For travellers prepared to put up with inflexible amendment policies or landing at provincial airports an hour outside the nominal destination city or pricey add-ons for luggage, budget short-haul flying has long been popular for its cheap base fares.

Some airlines have tried to apply the model to longer-distance flights, including AirAsia, which links Kuala Lumpur to Australia, East Africa, Central Asia, Japan and South Korea.

“The jury has been out on the potential for a sustainable long-haul low-cost airline operation for many years and whilst many have tried, few have cracked the challenge,” according to aviation industry analysis company OAG.

After all, while scant legroom or limits on luggage or no in-flight entertainment are minor discomforts on a one-hour or 90-minute short flight, they could be off-putting when up in the air for eight or nine hours.

But IndiGo, India’s biggest budget carrier, could be best-placed to crack the code of low-cost long-distance flying, as the country’s huge population could give the airline the foundation to build a low-cost long-haul model as disposable incomes grow.

India is “no longer an emergent market – it is the market of international focus and the centre for aviation growth in the next decade,” according to OAG.

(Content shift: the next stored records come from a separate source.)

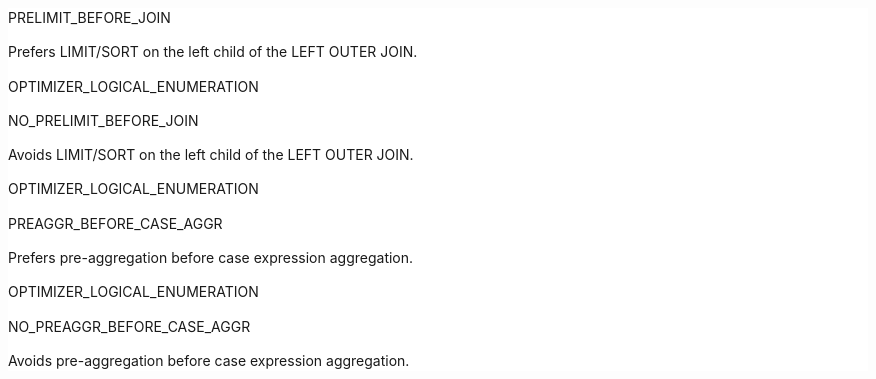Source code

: PRELIMIT\_BEFORE\_JOIN

</td>
<td valign="top">

Prefers LIMIT/SORT on the left child of the LEFT OUTER JOIN.

</td>
</tr>
<tr>
<td valign="top">

OPTIMIZER\_LOGICAL\_ENUMERATION

</td>
<td valign="top">

NO\_PRELIMIT\_BEFORE\_JOIN

</td>
<td valign="top">

Avoids LIMIT/SORT on the left child of the LEFT OUTER JOIN.

</td>
</tr>
<tr>
<td valign="top">

OPTIMIZER\_LOGICAL\_ENUMERATION

</td>
<td valign="top">

PREAGGR\_BEFORE\_CASE\_AGGR

</td>
<td valign="top">

Prefers pre-aggregation before case expression aggregation.

</td>
</tr>
<tr>
<td valign="top">

OPTIMIZER\_LOGICAL\_ENUMERATION

</td>
<td valign="top">

NO\_PREAGGR\_BEFORE\_CASE\_AGGR

</td>
<td valign="top">

Avoids pre-aggregation before case expression aggregation.

</td>
</tr>
<tr>
<td valign="top">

China and India recently agreed to end their mutual air travel ban, which was imposed in 2020 after they almost went to war over disputed territory along their Himalayan border.

The resumption of air travel should come “at an early date,” according to the governments of the two countries, which have a combined population of over three billion people.

Restarting China-India flights should in turn fuel demand for long-distance connections such as Delhi-Beijing, a 9-10 hour flight.

And with millions of Indians working in the Middle East, Europe and North America, demand for IndiGo’s long-haul flights looks set to grow.